> [Problem to work on] Below are some entries. Repeat exactly the lines from the one with "1. Deliver and" through the one with "The updated Phase", and only those.

-------- Data to process --------

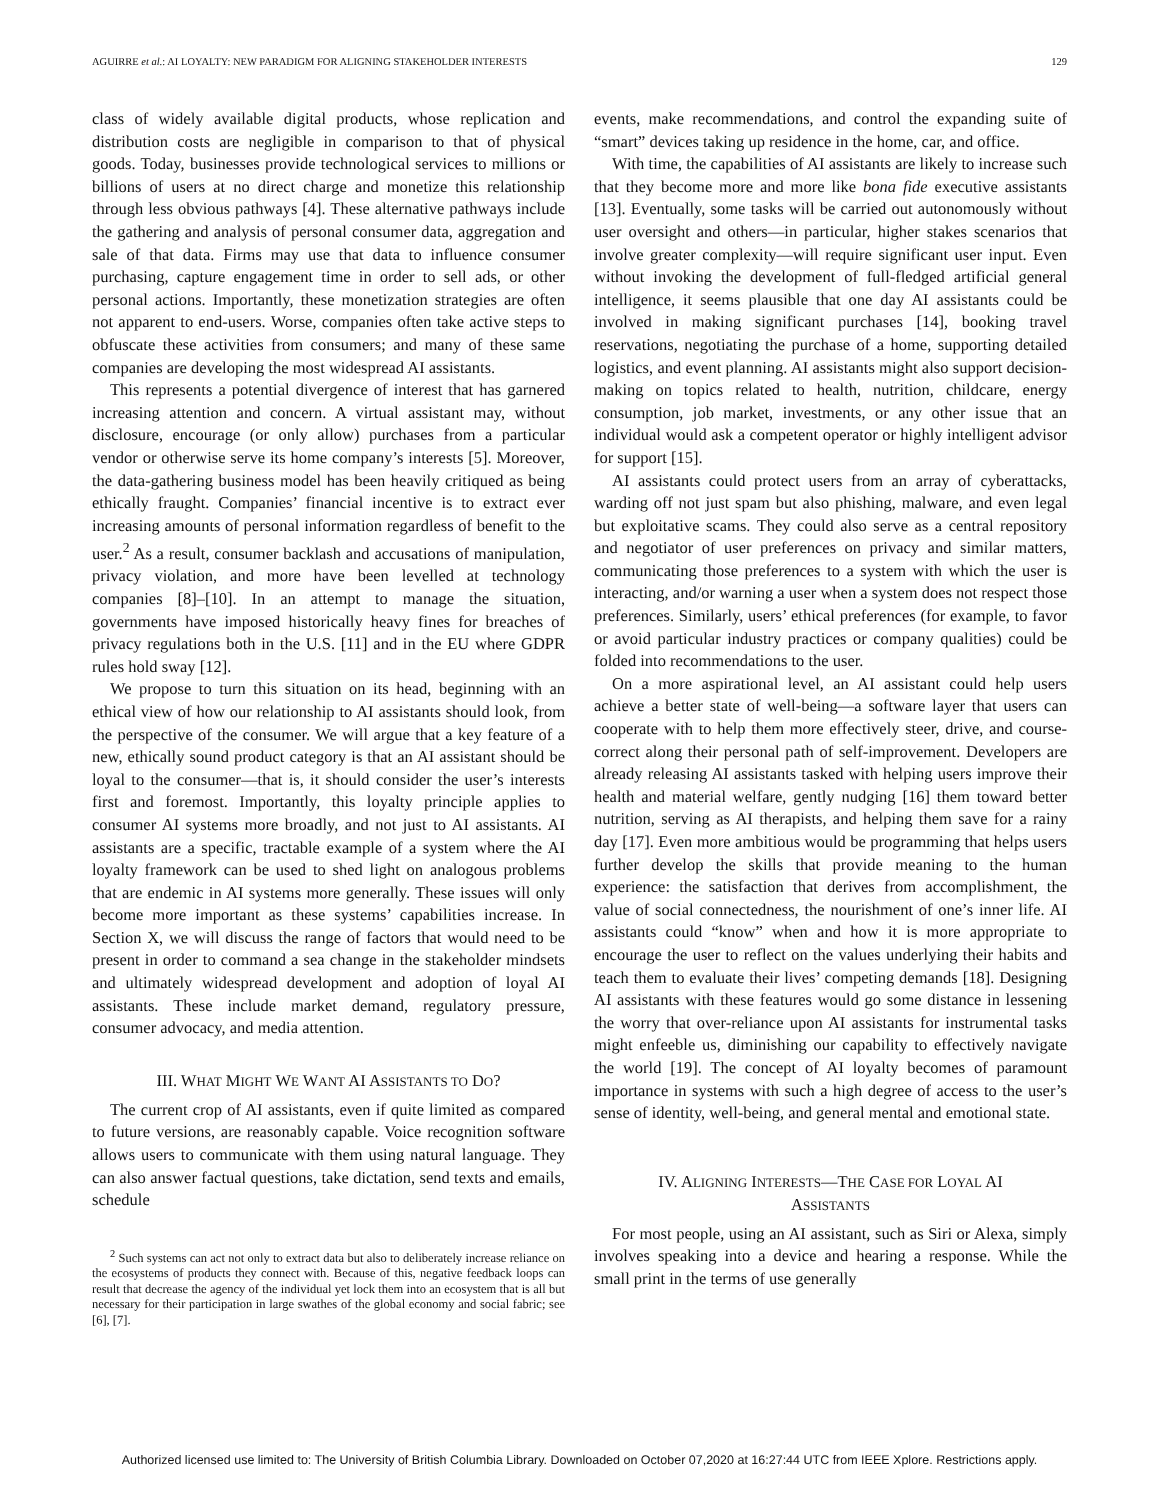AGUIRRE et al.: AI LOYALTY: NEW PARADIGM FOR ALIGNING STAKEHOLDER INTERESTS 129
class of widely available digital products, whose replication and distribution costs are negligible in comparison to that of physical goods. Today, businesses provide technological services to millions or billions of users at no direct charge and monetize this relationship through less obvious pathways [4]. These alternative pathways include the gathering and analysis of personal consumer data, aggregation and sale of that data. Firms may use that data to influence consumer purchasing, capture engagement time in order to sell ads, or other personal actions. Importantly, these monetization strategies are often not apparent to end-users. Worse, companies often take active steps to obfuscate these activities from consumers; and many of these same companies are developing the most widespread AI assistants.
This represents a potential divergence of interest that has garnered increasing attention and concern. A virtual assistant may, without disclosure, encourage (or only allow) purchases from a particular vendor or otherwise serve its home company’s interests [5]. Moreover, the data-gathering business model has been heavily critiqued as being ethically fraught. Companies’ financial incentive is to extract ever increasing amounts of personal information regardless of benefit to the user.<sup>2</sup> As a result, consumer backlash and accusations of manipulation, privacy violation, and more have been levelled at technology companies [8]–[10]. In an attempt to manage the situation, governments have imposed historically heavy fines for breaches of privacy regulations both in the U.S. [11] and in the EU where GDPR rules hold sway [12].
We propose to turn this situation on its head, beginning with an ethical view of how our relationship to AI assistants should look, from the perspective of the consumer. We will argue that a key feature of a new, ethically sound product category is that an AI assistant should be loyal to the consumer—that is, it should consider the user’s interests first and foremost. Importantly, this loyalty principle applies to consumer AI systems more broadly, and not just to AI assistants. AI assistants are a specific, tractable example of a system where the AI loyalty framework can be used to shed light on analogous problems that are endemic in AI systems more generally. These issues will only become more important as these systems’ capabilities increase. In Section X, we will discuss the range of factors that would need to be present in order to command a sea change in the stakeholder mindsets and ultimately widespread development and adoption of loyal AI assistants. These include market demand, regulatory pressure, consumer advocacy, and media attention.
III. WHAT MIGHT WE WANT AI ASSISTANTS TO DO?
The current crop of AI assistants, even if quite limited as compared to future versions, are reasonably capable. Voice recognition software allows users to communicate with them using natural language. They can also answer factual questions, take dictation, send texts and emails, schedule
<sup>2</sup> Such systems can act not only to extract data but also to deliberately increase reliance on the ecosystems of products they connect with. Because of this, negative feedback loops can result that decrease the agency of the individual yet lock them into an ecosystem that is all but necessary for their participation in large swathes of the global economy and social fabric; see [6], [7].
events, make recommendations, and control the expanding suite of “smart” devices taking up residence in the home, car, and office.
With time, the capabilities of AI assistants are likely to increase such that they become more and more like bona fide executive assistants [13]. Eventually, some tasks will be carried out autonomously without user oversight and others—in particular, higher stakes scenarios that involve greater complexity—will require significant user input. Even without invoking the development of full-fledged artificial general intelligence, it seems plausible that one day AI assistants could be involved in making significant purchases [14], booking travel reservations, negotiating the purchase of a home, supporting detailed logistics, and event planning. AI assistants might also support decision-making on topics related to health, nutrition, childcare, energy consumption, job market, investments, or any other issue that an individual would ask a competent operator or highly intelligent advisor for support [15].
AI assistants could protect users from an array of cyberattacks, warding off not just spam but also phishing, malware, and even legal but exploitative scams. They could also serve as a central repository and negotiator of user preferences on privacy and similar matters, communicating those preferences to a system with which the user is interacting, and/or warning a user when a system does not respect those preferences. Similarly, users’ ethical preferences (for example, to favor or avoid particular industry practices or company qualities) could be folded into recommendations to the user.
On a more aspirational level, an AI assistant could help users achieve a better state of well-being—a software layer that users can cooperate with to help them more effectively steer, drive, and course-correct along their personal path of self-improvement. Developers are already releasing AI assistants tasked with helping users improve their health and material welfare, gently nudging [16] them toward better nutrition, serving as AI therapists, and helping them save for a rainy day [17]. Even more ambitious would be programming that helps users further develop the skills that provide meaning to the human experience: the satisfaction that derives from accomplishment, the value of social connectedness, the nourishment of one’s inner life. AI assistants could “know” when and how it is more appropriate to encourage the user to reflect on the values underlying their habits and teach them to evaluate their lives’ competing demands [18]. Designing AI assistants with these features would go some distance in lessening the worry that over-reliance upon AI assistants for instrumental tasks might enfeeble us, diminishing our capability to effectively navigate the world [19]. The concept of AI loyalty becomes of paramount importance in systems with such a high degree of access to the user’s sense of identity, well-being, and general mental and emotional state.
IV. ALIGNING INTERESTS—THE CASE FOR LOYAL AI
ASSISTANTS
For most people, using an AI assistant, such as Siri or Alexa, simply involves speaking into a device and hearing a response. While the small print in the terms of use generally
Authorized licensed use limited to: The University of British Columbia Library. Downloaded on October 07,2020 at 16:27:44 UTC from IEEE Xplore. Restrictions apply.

--------
-------- Data to process --------

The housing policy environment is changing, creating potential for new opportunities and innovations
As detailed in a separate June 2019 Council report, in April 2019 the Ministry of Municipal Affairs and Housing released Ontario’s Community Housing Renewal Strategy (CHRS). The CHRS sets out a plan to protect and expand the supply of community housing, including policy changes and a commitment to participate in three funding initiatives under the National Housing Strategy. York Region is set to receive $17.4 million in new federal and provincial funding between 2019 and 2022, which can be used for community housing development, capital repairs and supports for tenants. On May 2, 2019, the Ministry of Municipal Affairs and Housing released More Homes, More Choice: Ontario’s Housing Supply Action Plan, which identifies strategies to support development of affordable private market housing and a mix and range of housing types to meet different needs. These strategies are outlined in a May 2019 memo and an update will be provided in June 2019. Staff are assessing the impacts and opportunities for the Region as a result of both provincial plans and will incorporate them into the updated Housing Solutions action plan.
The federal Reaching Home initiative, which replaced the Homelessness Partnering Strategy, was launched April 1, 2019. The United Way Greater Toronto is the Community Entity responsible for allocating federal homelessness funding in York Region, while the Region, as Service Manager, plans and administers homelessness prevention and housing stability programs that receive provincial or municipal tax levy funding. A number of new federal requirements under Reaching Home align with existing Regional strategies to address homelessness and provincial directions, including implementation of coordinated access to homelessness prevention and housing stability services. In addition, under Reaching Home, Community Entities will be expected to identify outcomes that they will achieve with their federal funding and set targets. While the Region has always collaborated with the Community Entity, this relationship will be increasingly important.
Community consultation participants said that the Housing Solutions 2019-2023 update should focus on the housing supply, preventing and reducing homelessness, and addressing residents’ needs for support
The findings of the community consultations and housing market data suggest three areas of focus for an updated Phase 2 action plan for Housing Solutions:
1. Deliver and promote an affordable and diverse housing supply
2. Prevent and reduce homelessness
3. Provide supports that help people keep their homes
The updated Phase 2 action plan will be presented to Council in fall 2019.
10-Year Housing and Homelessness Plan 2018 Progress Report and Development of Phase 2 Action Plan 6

--------
-------- Data to process --------

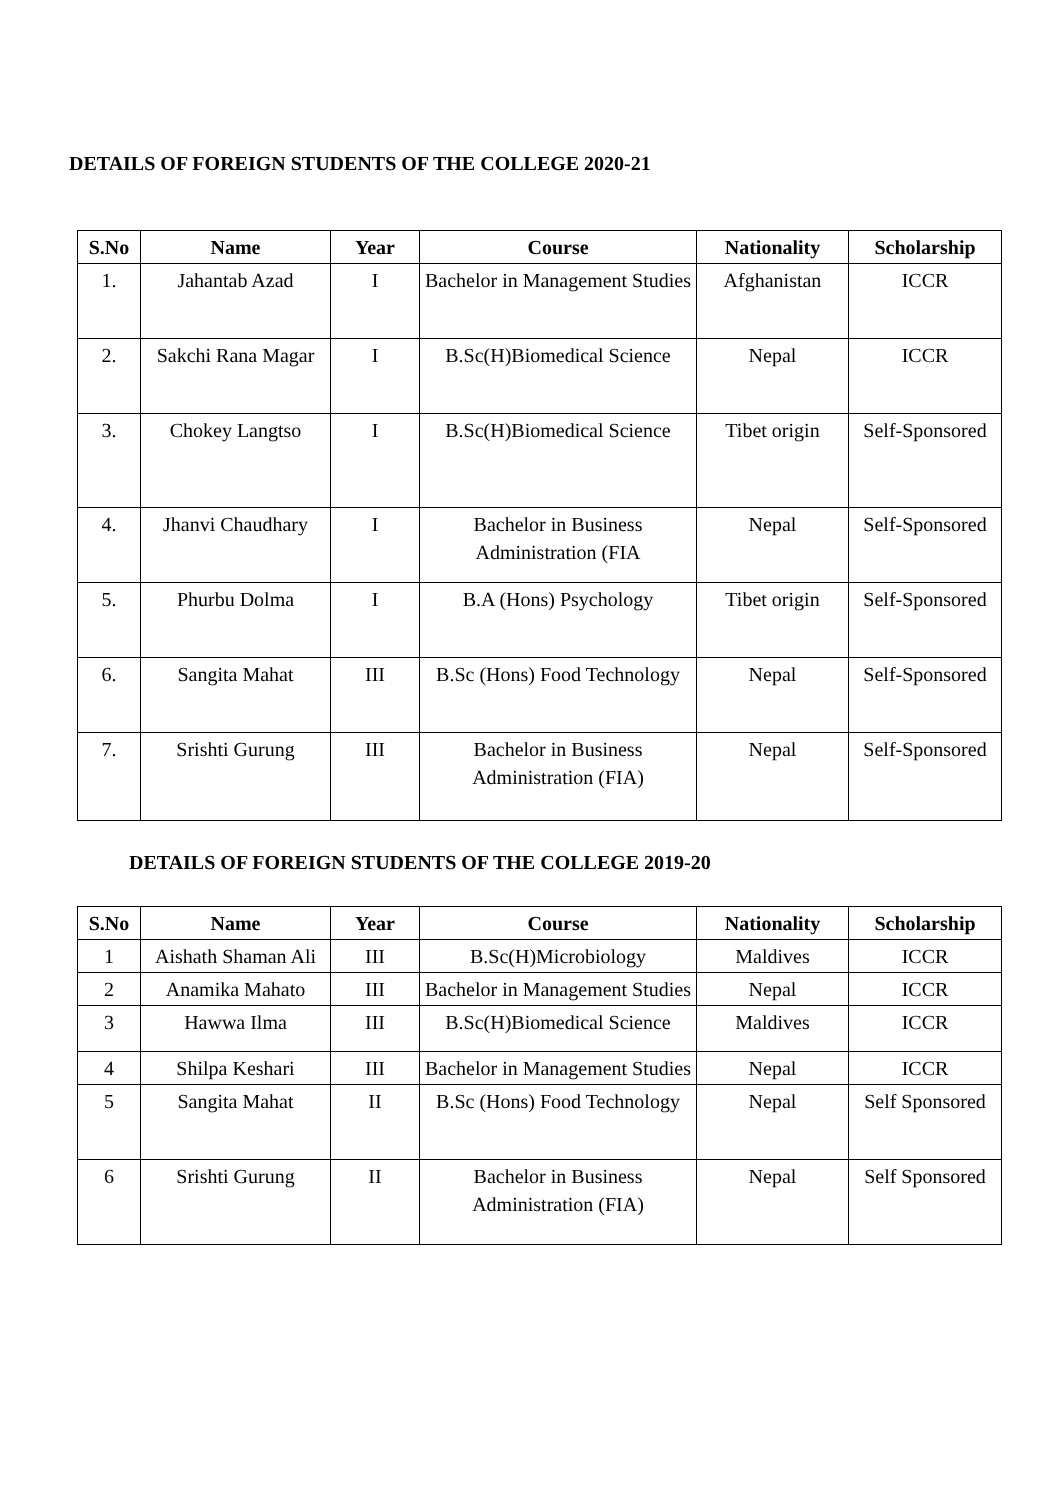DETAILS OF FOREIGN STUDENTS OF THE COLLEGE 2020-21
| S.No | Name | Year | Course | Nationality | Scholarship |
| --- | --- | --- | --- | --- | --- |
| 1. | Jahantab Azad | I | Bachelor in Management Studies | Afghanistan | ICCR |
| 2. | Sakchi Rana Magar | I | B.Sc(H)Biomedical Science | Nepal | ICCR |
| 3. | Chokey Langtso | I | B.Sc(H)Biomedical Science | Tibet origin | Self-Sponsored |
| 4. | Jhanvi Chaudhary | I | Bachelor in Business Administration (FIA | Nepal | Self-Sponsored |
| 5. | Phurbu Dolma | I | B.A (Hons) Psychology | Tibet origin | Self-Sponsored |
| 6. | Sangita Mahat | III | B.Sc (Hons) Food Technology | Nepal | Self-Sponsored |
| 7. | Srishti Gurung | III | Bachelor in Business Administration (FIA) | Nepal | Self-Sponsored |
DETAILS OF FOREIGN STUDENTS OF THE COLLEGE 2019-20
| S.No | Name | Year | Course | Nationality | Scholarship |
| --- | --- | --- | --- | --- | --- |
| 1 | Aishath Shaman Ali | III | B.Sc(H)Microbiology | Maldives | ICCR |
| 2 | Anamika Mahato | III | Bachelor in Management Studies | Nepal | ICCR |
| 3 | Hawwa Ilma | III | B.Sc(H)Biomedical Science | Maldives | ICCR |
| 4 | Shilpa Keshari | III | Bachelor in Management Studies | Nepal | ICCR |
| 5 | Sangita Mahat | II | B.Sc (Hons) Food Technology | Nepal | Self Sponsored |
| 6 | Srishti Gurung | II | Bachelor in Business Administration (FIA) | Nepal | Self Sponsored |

--------

> [Response to this exercise]
1. Deliver and promote an affordable and diverse housing supply
2. Prevent and reduce homelessness
3. Provide supports that help people keep their homes
The updated Phase 2 action plan will be presented to Council in fall 2019.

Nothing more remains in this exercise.